It is hard for a weighed-down aeroplane to achieve lift-off. Last week, a US bankruptcy judge formally confirmed the reorganisation of Spirit Airlines, the super-discount carrier. It remains to be seen whether the still debt-laden airline has what it takes to fly solo.
Spirit had a wild ride over the past five years. Pandemic-era disruptions gave way to high inflation, competition from much bigger and meaner airlines, a jet engine supply snafu, an abortive merger with JetBlue and, finally, a debt crunch.
Then in November last year, Spirit filed for bankruptcy, with a plan in place to wipe out shareholders and hand control to noteholders and convertible bondholders. These latter included such household names as Pimco, Citadel and Ares. Shortly after, Spirit rejected a merger overture from rival low-cost carrier Frontier Airlines — which had bid for Spirit before in 2022, only to be outgunned by yet another US carrier, JetBlue.
After all that, it might not seem surprising that Spirit wants a relatively quiet life. Rather than sell to Frontier, the airline plans to emerge from bankruptcy as a private standalone company. But it does not look altogether straightforward. Spirit’s reorganised enterprise value is $6.5bn, but $6bn of that is net debt, including loans, bonds and aircraft leases.
Airline bankruptcies are, in one way, simpler than they used to be. A recent report from Fitch Ratings noted that historically, carriers needed to restructure burdensome operational features such as labour contracts. Now, their main problem is excessive debt. In Spirit’s case, vendor and employment agreements will stay unchanged — the company is merely swapping maturing debt for a smaller amount of new debt, plus some equity funding.
According to its financial projections, operating profit before lease expense is supposed to rise from $700mn this year to double that figure in two years. Hit that plan, and the current heightened leverage does not seem so formidable. If the reality does not match the ambition, though, Spirit could hit turbulence.
There is always the hope that Frontier returns. The merger terms in this latest approach were never made public, but it is likely Spirit was unimpressed by whatever ownership split Frontier was offering, rather than the logic of a tie-up per se. Back in 2022, both sides had agreed that there were savings of about $500mn a year to be had.

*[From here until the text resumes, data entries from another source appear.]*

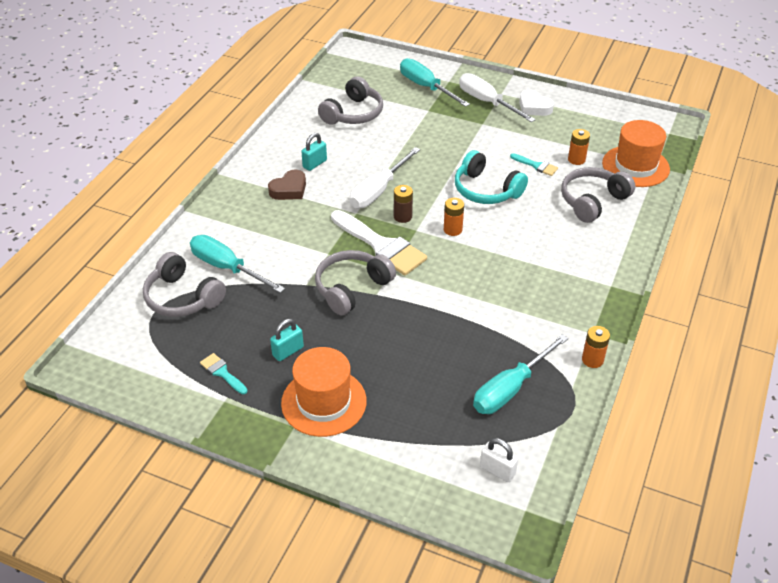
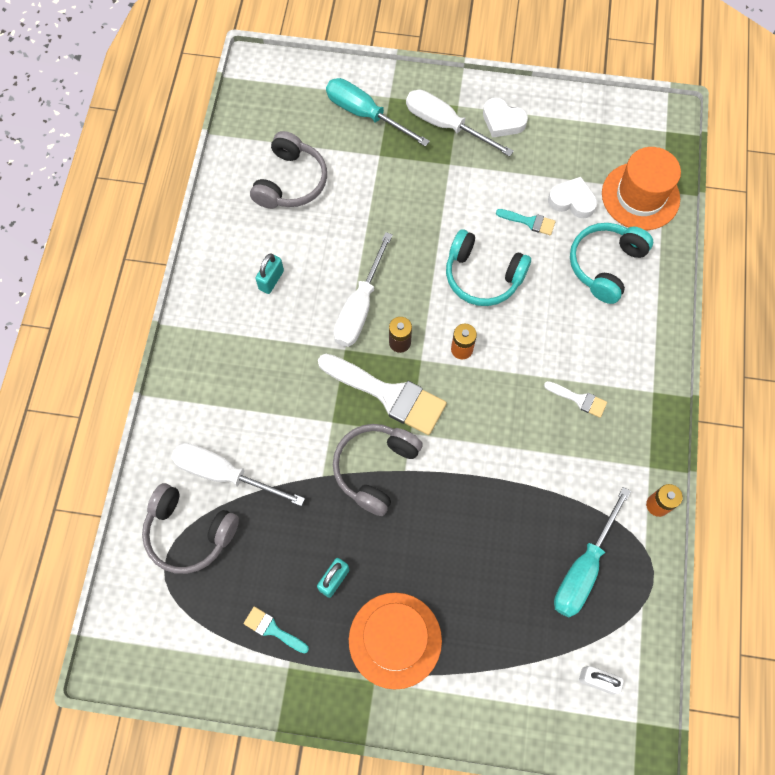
camera: 15 degrees left, 25 degrees up
turquoise screwdriver [190,235,285,293] -> white screwdriver [172,443,305,506]
brown heart [268,169,306,200] -> none
grey headphones [561,167,635,223] -> turquoise headphones [570,223,653,304]
orange battery [568,129,590,165] -> white heart [548,177,597,218]
none -> white brush [544,381,607,418]

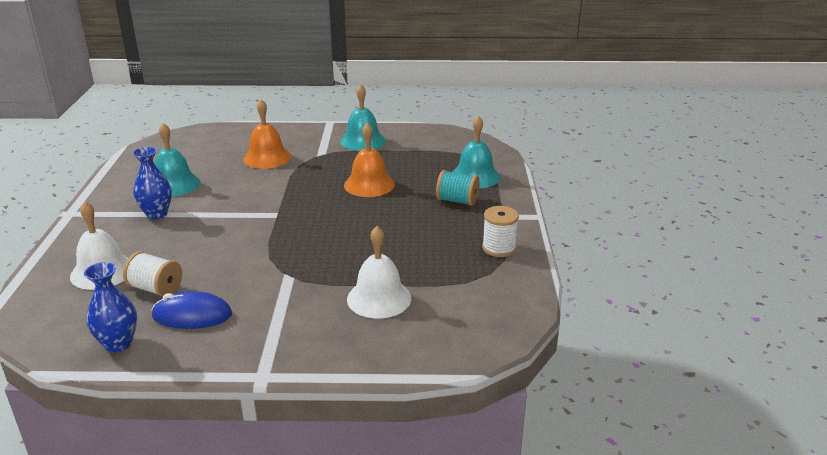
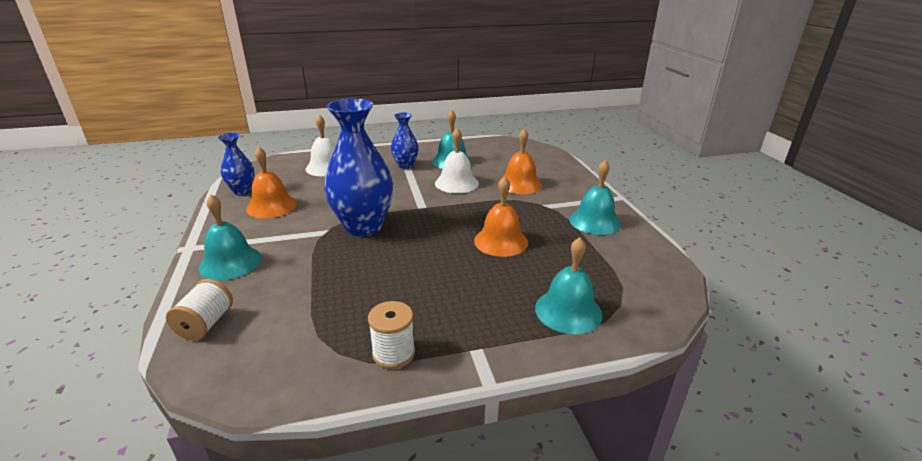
camera: 75 degrees right, 0 degrees up
white spool [123,251,182,297] -> white spool moved to [166,279,233,341]
blue mouse [151,291,232,329] -> orange bell [246,147,297,218]
white bell [347,226,411,319] -> white bell moved to [435,128,479,193]
turquoise spool [436,170,480,206] -> none
none -> turquoise bell [199,194,261,280]
none -> blue vase [324,98,393,237]

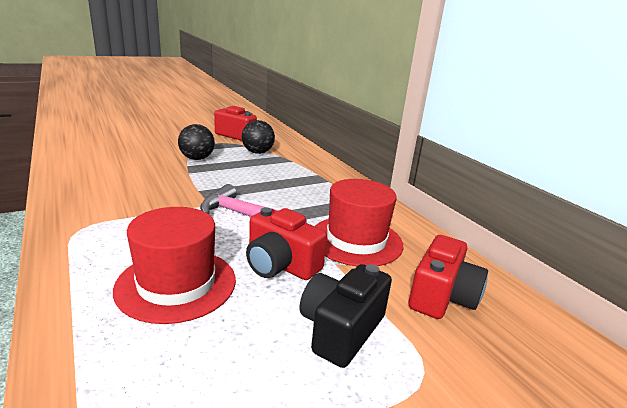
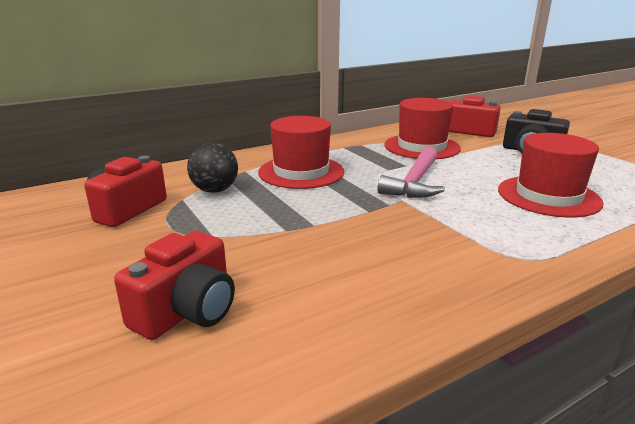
camera: 90 degrees left, 0 degrees up
black ball [178,124,215,160] -> none
red camera [246,207,327,280] -> red camera moved to [114,231,235,340]
none -> red hat [258,116,344,189]

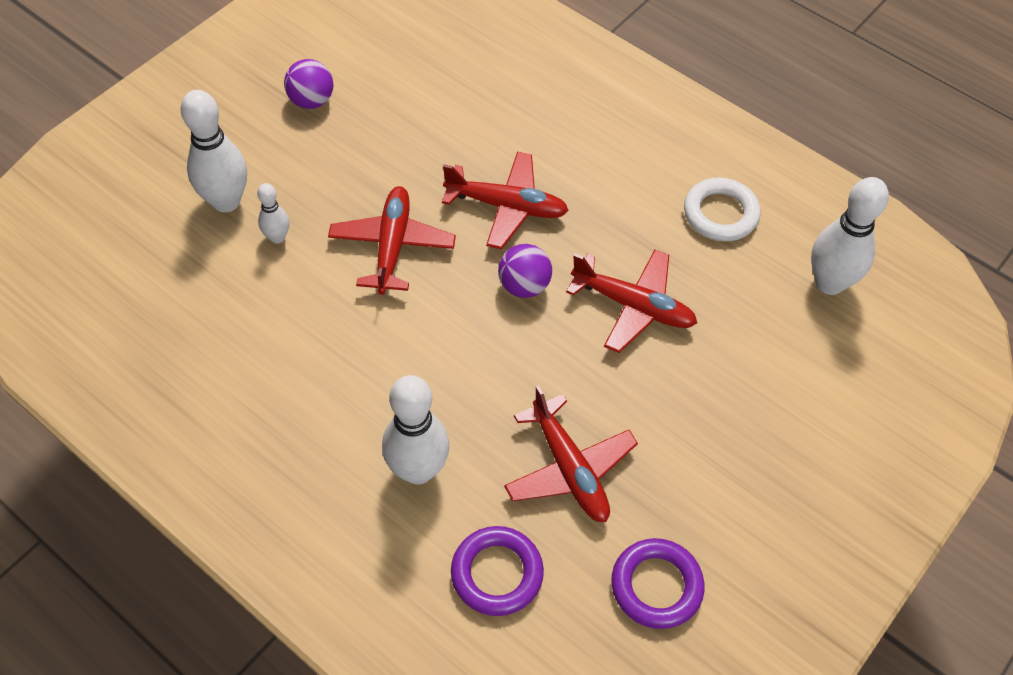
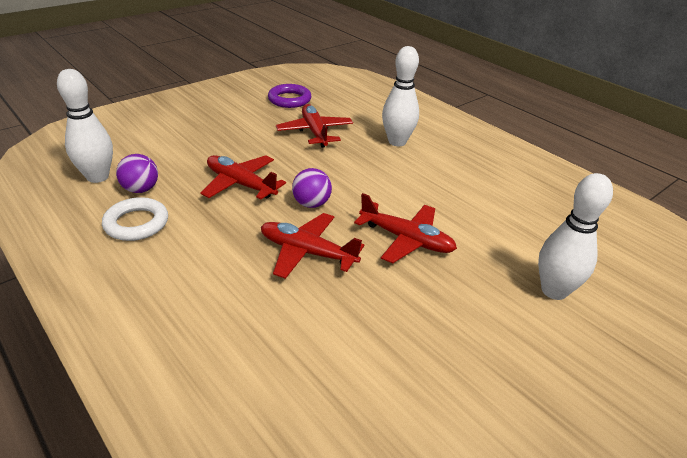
camera: 170 degrees left, 20 degrees down
white bowling pin [257,183,289,244] -> none
purple ball [284,59,333,109] -> purple ball moved to [116,154,158,193]
red plane [328,186,456,295] -> red plane turned 75 degrees counterclockwise [354,193,457,263]
purple ring [451,526,544,616] -> none

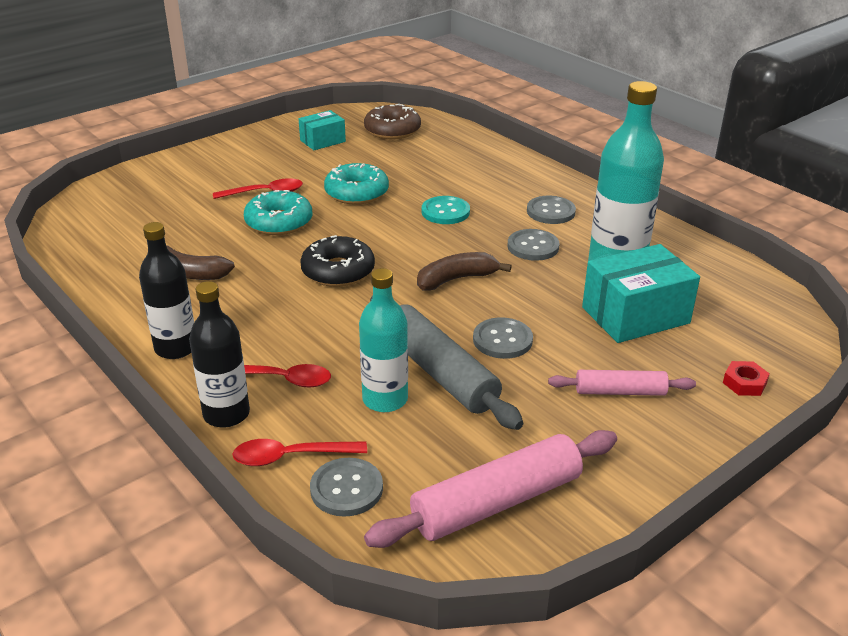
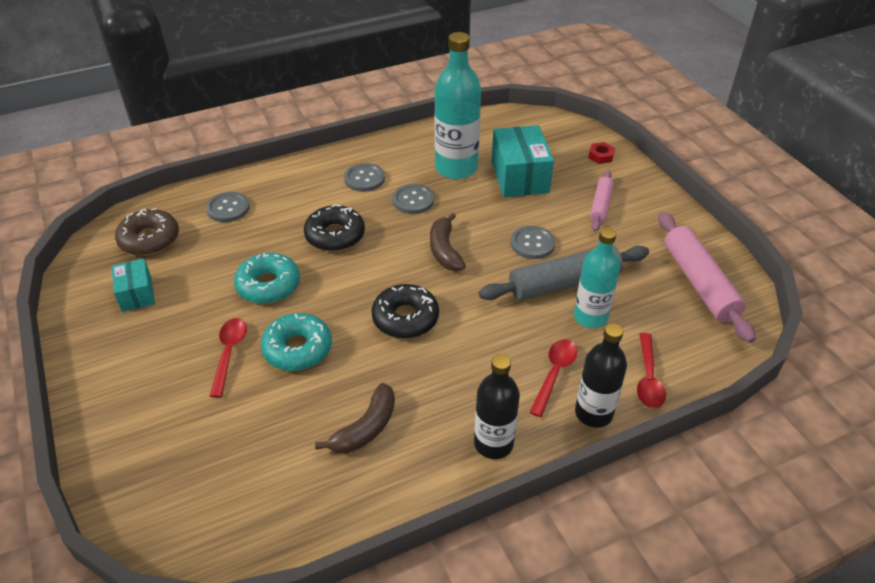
camera: 75 degrees left, 10 degrees up
grey button [310,458,383,517] -> grey button moved to [206,192,250,222]
turquoise button [422,196,470,224] -> black donut [304,204,365,251]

For now, the two major creditor groups are sticking to their flight plan. That nominally includes taking haircuts of between 10 and 55 cents on the dollar, although the equity they are receiving can quickly grow as profits rebound and debt is paid off. They are loath right now to share that upside with another set of shareholders. But the risk is that if Spirit falters again, they may have to.